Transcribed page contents

*****

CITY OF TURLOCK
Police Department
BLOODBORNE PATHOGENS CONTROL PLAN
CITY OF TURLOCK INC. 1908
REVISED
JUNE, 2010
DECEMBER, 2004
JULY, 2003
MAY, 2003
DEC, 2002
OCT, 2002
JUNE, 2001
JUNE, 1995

*****

**Prompt**:
Gather from the data above every line with the string "CITY".

**Output for this task**:
CITY OF TURLOCK
CITY OF TURLOCK INC. 1908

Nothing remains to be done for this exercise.